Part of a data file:
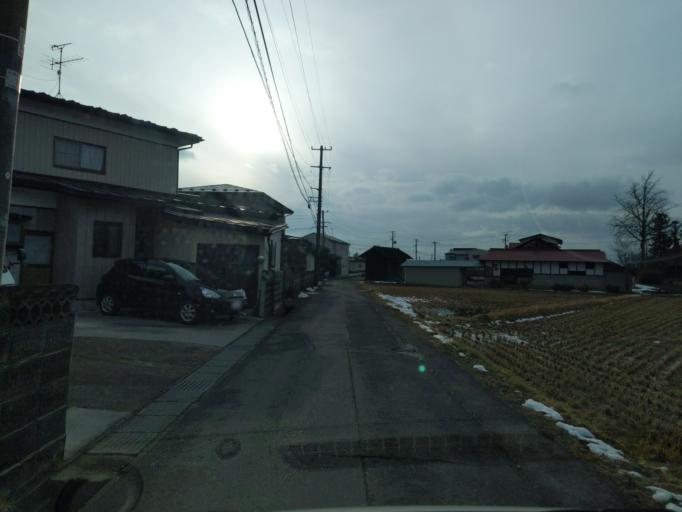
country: JP
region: Iwate
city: Mizusawa
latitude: 39.1729
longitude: 141.1377
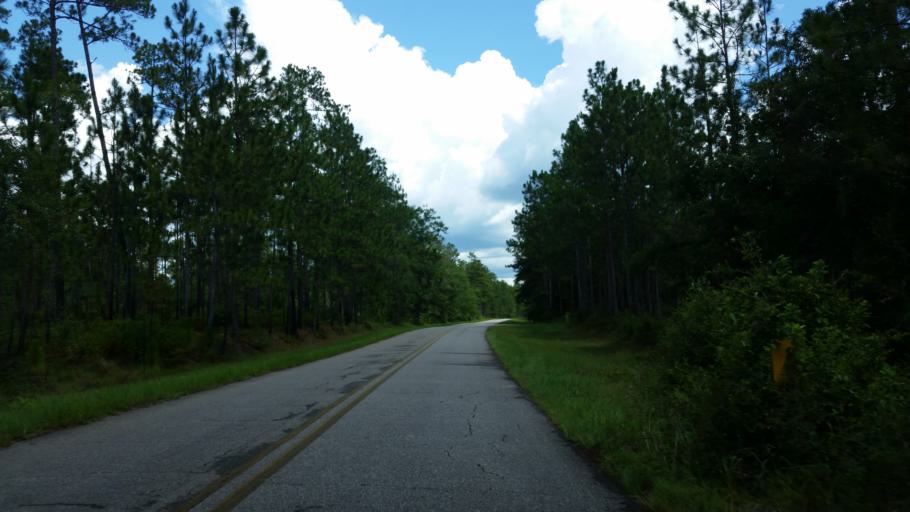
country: US
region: Florida
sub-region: Santa Rosa County
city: East Milton
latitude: 30.7421
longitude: -86.8266
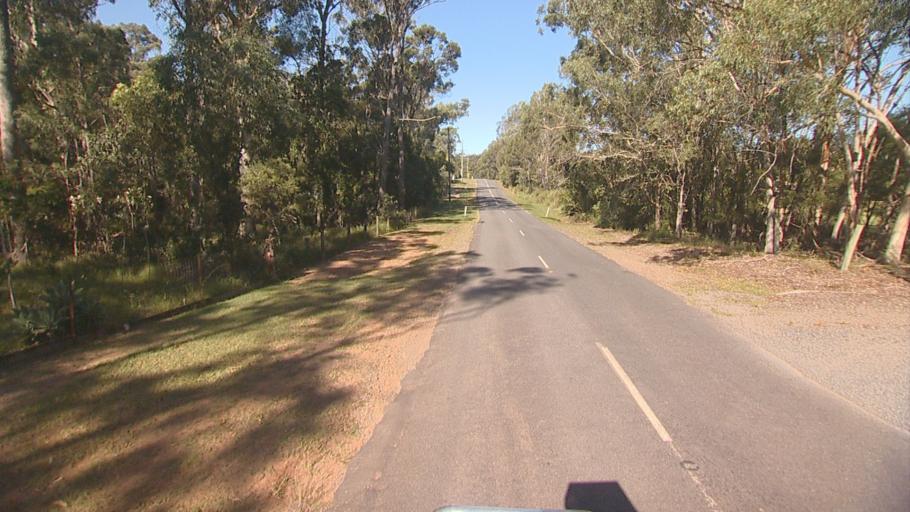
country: AU
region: Queensland
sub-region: Logan
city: Springwood
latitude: -27.5957
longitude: 153.1597
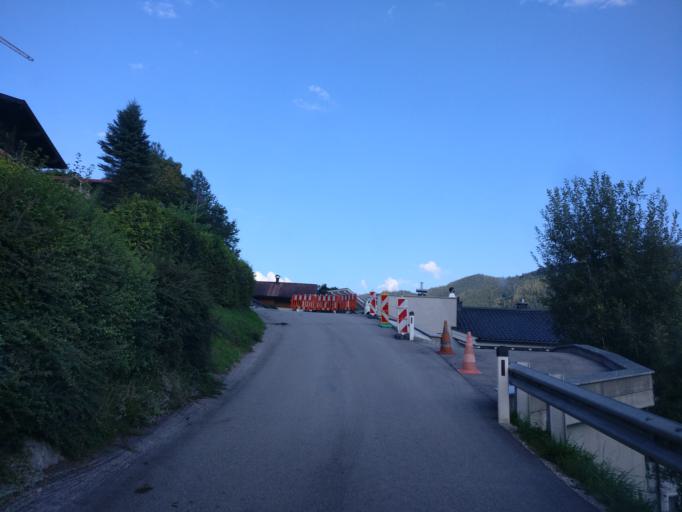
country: AT
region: Salzburg
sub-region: Politischer Bezirk Sankt Johann im Pongau
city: Muhlbach am Hochkonig
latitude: 47.3786
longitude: 13.1276
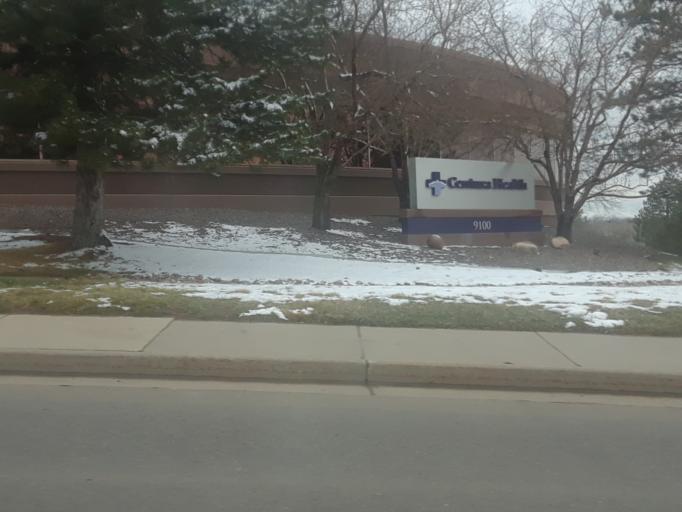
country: US
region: Colorado
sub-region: Arapahoe County
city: Centennial
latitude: 39.5758
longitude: -104.8818
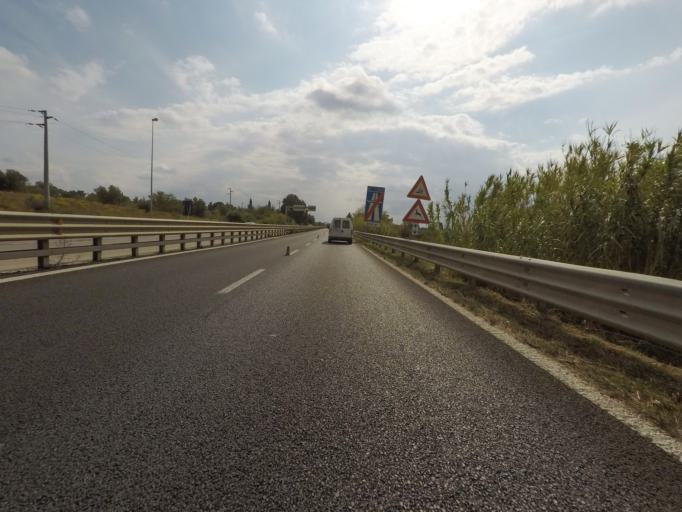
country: IT
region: Tuscany
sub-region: Provincia di Grosseto
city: Grosseto
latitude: 42.7275
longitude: 11.1364
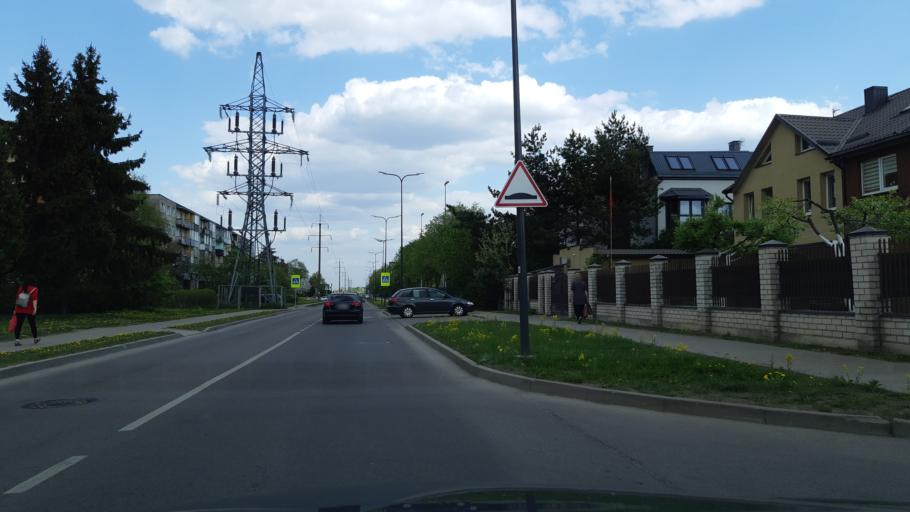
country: LT
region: Kauno apskritis
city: Dainava (Kaunas)
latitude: 54.9238
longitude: 23.9682
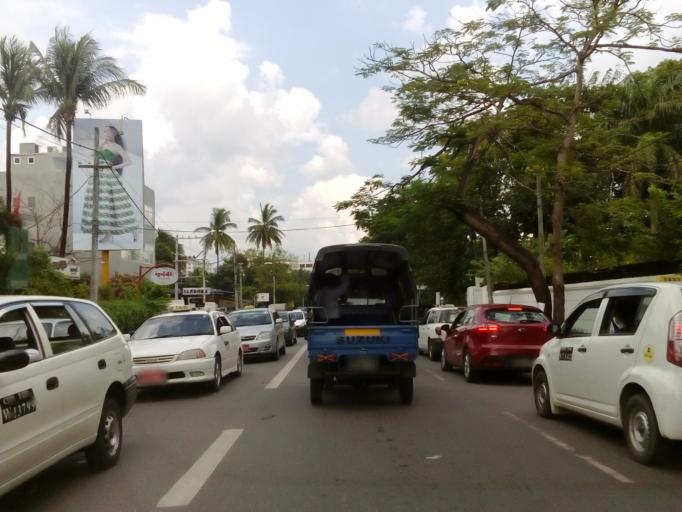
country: MM
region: Yangon
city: Yangon
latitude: 16.8186
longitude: 96.1588
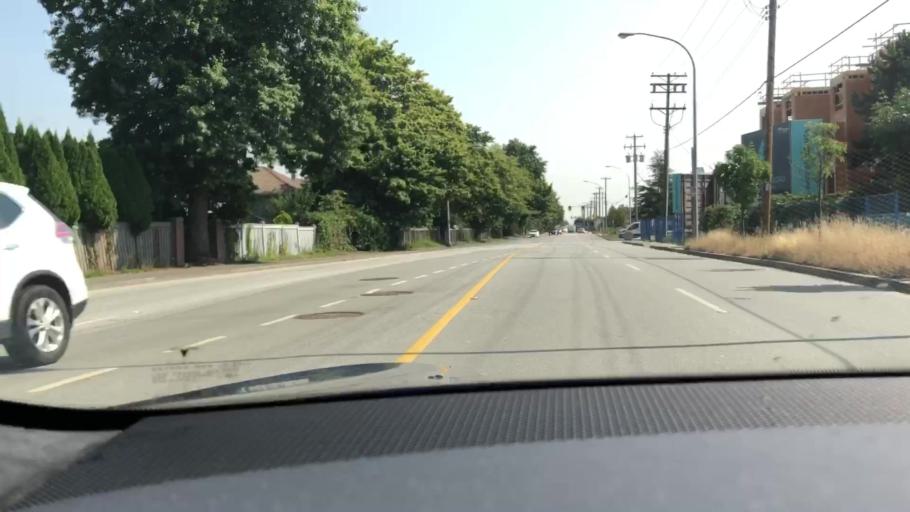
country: CA
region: British Columbia
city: Richmond
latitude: 49.1847
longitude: -123.1190
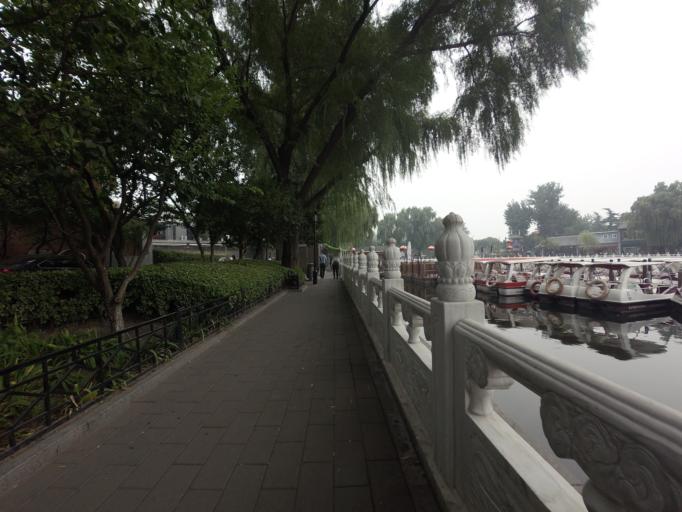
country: CN
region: Beijing
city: Jingshan
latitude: 39.9333
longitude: 116.3866
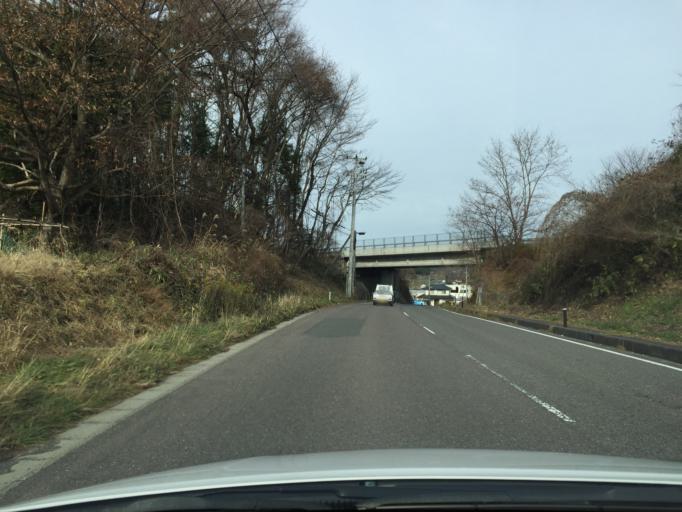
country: JP
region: Fukushima
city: Funehikimachi-funehiki
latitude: 37.3901
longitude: 140.5914
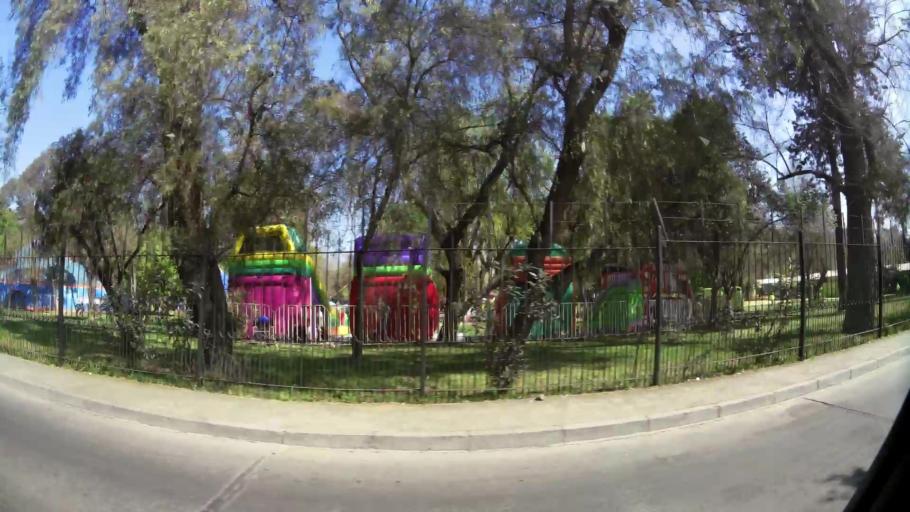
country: CL
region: Santiago Metropolitan
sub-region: Provincia de Santiago
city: Santiago
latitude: -33.4689
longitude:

Work required:
Write out all of the lines above exactly, leaving out the pictures.

The output:
country: JP
region: Iwate
city: Mizusawa
latitude: 39.1729
longitude: 141.1377
country: US
region: Florida
sub-region: Santa Rosa County
city: East Milton
latitude: 30.7421
longitude: -86.8266
country: AU
region: Queensland
sub-region: Logan
city: Springwood
latitude: -27.5957
longitude: 153.1597
country: AT
region: Salzburg
sub-region: Politischer Bezirk Sankt Johann im Pongau
city: Muhlbach am Hochkonig
latitude: 47.3786
longitude: 13.1276
country: US
region: Colorado
sub-region: Arapahoe County
city: Centennial
latitude: 39.5758
longitude: -104.8818
country: IT
region: Tuscany
sub-region: Provincia di Grosseto
city: Grosseto
latitude: 42.7275
longitude: 11.1364
country: LT
region: Kauno apskritis
city: Dainava (Kaunas)
latitude: 54.9238
longitude: 23.9682
country: MM
region: Yangon
city: Yangon
latitude: 16.8186
longitude: 96.1588
country: CA
region: British Columbia
city: Richmond
latitude: 49.1847
longitude: -123.1190
country: CN
region: Beijing
city: Jingshan
latitude: 39.9333
longitude: 116.3866
country: JP
region: Fukushima
city: Funehikimachi-funehiki
latitude: 37.3901
longitude: 140.5914
country: CL
region: Santiago Metropolitan
sub-region: Provincia de Santiago
city: Santiago
latitude: -33.4689
longitude:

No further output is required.